If you're a turfgrass student eying a potential career as a superintendent or an assistant just getting started in the business, there is little doubt that some of this industry's biggest companies are fully invested in getting you started on the right foot.
Exhibit A is Jacobsen's Future Turf Managers event, which starts in earnest this morning. This is the fourth year the equipment giant has backed this event (following many years of hosting a similar event when it was a much smaller company based in Racine, Wis.) that brings students and recent graduates of turfgrass programs from around the country to its corporate home in Charlotte, N.C., for an inside look at its products and some of its most high-profile clients.
Of course, Jacobsen isn't alone in this arena. The Toro Co. has put its full might behind the Future Leaders Forum, in which it partners with The First Tee and Walt Disney World to give First Tee participants an in-depth look at careers in golf. John Deere and Bayer Environmental Science have partnered on the Green Start Academy, an event catering to assistant superintendents.
There are plenty of solid business reasons for these companies to be investing so solidly in these kinds of events, most notably the fact that they are courting the men and women who will become their primary customers in the future. But there is also a real sense of "giving back" at these events, a sense that it really is more about helping solidify the future of this industry that it is about selling product.

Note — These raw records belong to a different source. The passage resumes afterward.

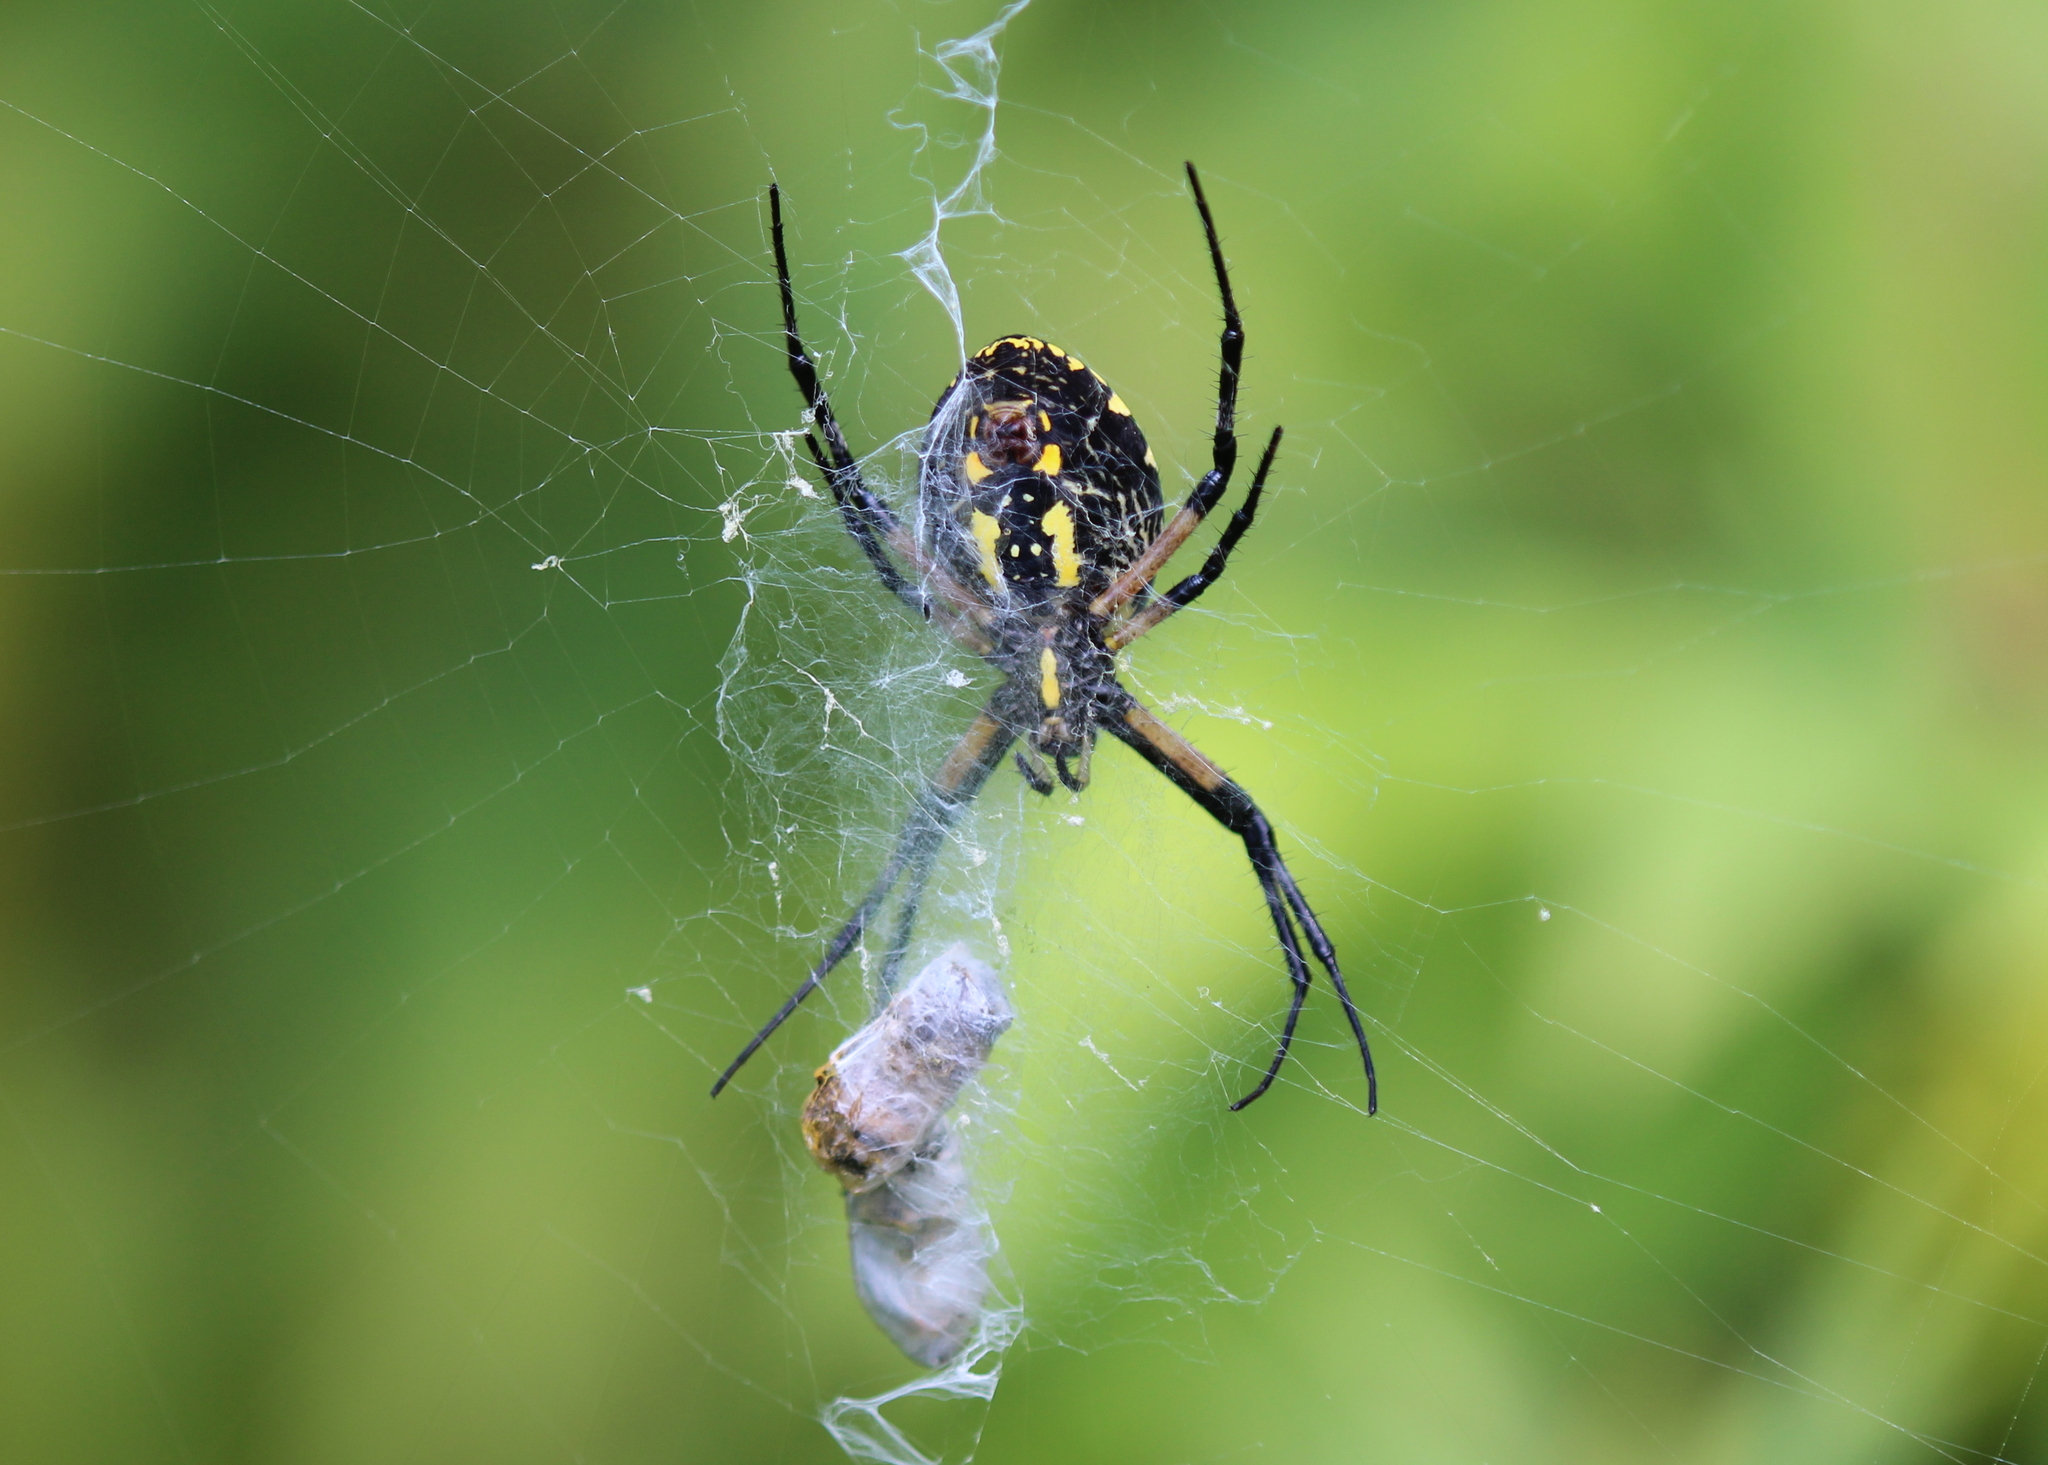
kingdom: Animalia
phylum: Arthropoda
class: Arachnida
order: Araneae
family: Araneidae
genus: Argiope
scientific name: Argiope aurantia
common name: Orb weavers
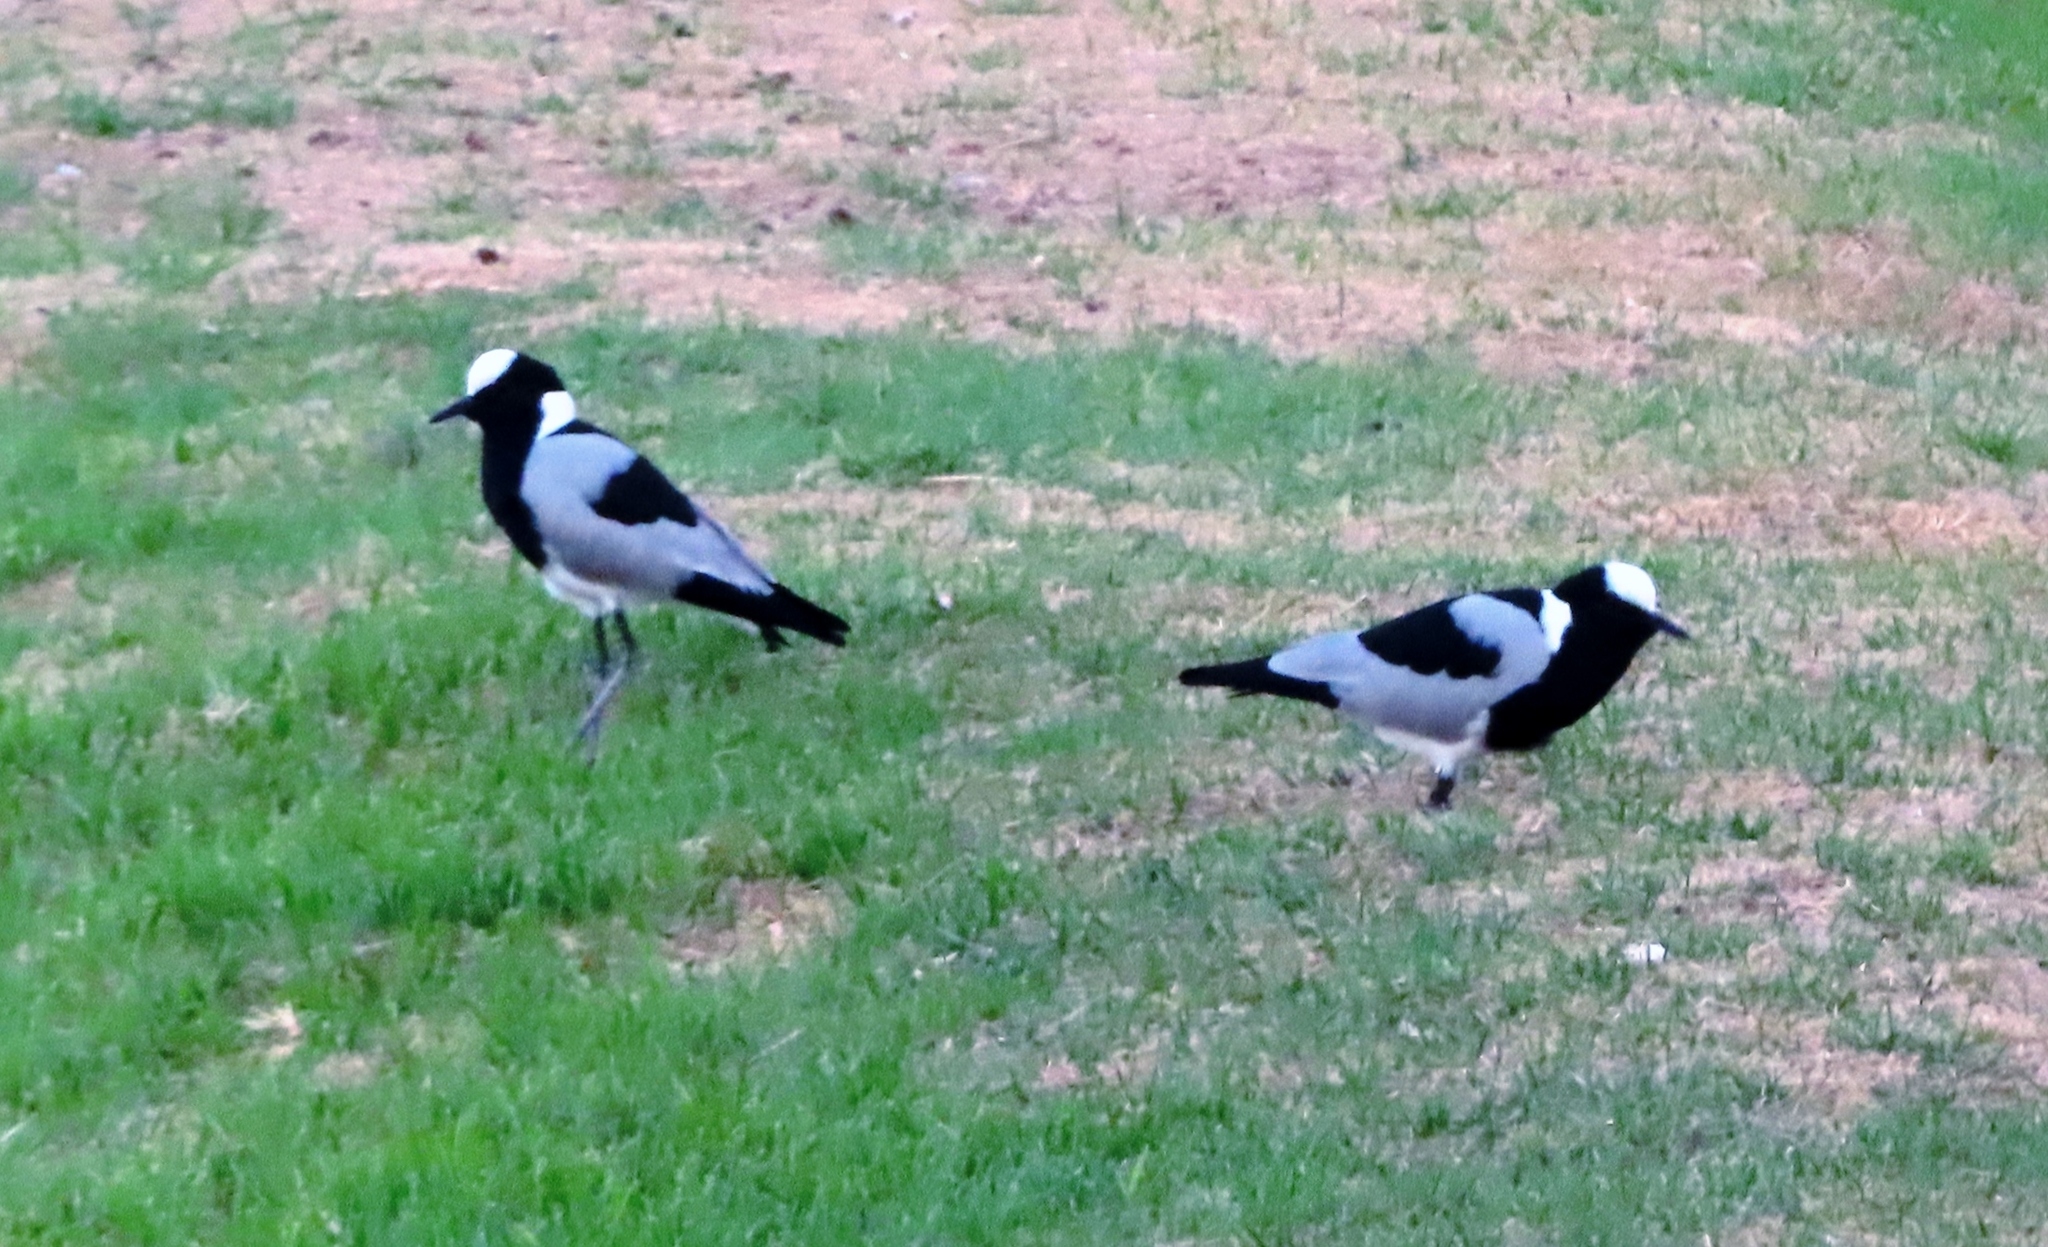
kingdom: Animalia
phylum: Chordata
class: Aves
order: Charadriiformes
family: Charadriidae
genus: Vanellus
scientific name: Vanellus armatus
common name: Blacksmith lapwing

I'll get a first-hand look at Jacobsen's brand of giving back during day one of the 2010 Future Turf Mangers event today. We're heading to the company's Wilmar production facility in the morning, followed by a visit to Quail Hollow GC, where we'll hear from superintendent Jeff Kent fresh off another successful Quail Hollow Championship and get the opportunity to put some of Jake's equipment to the test. I'll have a full update, complete with photos, later today.